Aunque fue inaugurado en 1925, el teatro atravesó diversas transformaciones a lo largo de su historia. En 1940, por ejemplo, se sumaron importantes detalles ornamentales de estilo francés con reminiscencias griegas que reforzaron su identidad visual y estética.
Además de su belleza edilicia, entre sus muros se desarrollaron algunos de los acontecimientos culturales más importantes de Mendoza, consolidándolo como un verdadero escenario de la memoria colectiva provincial.
La historia de una joya patrimonial mendocina
El proyecto del Teatro Independencia fue supervisado por el Ministerio de Obras Públicas de la Nación y contaba con planos aprobados desde octubre de 1923. El diseño estuvo a cargo del arquitecto Alfredo Israel, mientras que la construcción fue realizada por la empresa de los ingenieros Perrone y Ayerza.
La obra demandó dos años de trabajo y adoptó un estilo académico francés. Su fachada se distingue por un imponente frontis neoclásico con columnas corintias, un friso rococó, el Escudo de Mendoza en bajorrelieve y una elegante balaustrada superior.
En su interior, la inspiración remite a los tradicionales teatros de ópera italianos, destacándose especialmente la gran escalera de mármol gris ubicada en el vestíbulo principal, que conduce hacia la sala central.
Actualmente, el Teatro Independencia continúa fortaleciendo su perfil como productor y realizador de espectáculos propios, apostando a una gestión enfocada en los procesos creativos y en el protagonismo de los artistas. Además, es la sede oficial de la Orquesta Filarmónica de Mendoza.
De la ópera al cine y las grandes restauraciones
Antes de su inauguración oficial, el teatro tuvo una preapertura organizada por la Brigada Femenina de la Liga Patriótica Argentina.
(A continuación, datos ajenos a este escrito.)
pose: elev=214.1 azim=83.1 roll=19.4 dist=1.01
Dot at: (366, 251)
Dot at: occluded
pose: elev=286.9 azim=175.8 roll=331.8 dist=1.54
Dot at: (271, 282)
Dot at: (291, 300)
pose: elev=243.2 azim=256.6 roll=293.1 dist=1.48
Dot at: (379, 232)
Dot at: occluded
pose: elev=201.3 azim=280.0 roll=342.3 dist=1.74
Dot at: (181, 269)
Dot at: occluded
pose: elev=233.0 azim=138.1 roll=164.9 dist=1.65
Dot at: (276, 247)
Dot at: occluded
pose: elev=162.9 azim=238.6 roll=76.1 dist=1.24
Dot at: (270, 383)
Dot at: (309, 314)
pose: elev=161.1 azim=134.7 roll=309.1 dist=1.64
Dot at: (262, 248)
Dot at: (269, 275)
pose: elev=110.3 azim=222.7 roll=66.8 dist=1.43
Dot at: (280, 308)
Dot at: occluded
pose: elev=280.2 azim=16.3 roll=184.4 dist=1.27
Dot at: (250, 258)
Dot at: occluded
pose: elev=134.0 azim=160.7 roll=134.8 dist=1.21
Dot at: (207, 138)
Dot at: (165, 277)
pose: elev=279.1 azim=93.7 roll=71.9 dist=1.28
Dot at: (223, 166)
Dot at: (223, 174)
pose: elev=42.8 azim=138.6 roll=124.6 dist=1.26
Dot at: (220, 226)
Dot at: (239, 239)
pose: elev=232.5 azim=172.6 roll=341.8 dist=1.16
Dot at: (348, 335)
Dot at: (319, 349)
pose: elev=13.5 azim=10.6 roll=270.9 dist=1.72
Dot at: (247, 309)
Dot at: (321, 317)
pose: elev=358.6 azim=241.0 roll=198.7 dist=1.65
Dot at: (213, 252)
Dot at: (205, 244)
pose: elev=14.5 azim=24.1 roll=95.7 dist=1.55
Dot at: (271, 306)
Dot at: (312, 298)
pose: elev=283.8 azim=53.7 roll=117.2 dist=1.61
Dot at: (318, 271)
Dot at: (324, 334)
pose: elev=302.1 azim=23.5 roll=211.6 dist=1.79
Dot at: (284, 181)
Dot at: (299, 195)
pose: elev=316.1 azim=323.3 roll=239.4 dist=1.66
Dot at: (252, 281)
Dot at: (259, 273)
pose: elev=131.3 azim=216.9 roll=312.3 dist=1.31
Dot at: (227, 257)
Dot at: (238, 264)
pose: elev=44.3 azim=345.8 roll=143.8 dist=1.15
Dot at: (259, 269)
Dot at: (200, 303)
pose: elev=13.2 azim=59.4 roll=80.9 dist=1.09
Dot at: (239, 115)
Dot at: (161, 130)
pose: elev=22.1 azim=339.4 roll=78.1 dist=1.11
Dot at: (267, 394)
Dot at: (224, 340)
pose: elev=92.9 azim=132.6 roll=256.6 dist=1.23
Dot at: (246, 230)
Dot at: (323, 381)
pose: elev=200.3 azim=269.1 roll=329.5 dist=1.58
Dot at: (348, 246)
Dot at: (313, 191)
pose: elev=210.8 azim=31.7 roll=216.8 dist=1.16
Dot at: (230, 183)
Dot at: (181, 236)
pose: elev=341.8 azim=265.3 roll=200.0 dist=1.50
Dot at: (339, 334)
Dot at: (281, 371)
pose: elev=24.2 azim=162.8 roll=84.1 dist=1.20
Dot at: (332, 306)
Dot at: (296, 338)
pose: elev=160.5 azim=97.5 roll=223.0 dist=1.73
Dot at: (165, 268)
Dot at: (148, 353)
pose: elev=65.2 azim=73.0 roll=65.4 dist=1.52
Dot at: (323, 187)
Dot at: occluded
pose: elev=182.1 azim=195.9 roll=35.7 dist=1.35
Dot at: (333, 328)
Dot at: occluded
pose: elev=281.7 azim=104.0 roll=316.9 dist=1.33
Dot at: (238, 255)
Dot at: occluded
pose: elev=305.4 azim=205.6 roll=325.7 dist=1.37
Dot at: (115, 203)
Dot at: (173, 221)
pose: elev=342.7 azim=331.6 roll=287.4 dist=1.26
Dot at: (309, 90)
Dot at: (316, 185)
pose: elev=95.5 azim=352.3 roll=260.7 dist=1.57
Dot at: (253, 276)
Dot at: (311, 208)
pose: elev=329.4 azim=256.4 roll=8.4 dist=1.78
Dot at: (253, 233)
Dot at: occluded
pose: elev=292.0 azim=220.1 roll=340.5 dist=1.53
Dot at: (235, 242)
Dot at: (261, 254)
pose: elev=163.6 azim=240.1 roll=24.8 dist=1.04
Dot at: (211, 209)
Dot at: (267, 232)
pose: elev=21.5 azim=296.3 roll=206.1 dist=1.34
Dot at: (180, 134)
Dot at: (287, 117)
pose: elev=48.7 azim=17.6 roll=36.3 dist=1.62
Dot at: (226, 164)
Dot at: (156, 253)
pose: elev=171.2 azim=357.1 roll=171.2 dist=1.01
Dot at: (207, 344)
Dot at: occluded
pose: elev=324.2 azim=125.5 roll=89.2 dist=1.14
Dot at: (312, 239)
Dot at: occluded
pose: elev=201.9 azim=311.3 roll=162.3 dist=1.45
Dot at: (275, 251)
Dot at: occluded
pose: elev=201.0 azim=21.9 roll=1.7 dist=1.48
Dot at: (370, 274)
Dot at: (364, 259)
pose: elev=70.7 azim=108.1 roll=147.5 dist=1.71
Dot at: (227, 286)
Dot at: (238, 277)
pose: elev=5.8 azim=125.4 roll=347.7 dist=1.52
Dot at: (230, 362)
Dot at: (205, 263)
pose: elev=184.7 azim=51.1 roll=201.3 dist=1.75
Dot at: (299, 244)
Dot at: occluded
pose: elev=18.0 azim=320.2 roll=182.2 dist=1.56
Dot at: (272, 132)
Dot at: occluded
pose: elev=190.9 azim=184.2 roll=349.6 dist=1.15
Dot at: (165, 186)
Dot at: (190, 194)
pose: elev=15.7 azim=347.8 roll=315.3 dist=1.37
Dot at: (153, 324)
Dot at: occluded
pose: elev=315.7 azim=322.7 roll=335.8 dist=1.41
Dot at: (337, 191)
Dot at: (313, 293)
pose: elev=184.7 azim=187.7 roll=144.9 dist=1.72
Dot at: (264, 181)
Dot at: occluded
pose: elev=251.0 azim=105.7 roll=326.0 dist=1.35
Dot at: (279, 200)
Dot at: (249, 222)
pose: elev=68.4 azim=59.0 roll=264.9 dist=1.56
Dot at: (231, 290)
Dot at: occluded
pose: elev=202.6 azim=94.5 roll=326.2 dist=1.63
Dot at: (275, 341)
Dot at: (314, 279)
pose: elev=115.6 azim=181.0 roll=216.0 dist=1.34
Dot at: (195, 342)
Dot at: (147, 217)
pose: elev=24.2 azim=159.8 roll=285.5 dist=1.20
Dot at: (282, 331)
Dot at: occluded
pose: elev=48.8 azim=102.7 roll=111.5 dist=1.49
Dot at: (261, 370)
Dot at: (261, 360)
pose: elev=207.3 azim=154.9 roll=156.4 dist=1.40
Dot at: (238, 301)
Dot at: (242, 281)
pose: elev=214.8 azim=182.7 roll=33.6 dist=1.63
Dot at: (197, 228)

Finalmente, el 18 de noviembre de 1925 abrió formalmente sus puertas con la premiére de La emigrada, ópera del libretista argentino Vicente Martínez Cuitiño, protagonizada por Camila Quiroga y presentada por la Compañía Argentina de Dramas y Comedias.
En 1944, el espacio fue adaptado para la proyección cinematográfica y la primera película exhibida fue el clásico Casablanca.
Años más tarde, en 1963, un incendio obligó a realizar una restauración urgente. Tras esos trabajos, el teatro fue reinaugurado en 1965 con una presentación de la compañía estable de Ballet del Teatro Colón.
Con el paso del tiempo, el edificio volvió a mostrar signos de deterioro, por lo que en el año 2000 comenzó una nueva etapa de restauración integral. Finalmente, el 21 de septiembre de 2003 fue reinaugurado con un concierto de la soprana mendocina Fabiana Bravo.
Un siglo de historia y un símbolo vivo de Mendoza
A cien años de su inauguración, el Teatro Independencia vuelve a ubicarse en el centro de la escena cultural mendocina. Como emblema artístico y patrimonial de la provincia, sigue siendo un espacio de encuentro, expresión y construcción colectiva.
Con estas nuevas visitas guiadas, Mendoza invita a redescubrir su historia desde uno de sus escenarios más representativos, un lugar que continúa creciendo junto a su comunidad y acompañando la construcción permanente de la identidad cultural mendocina.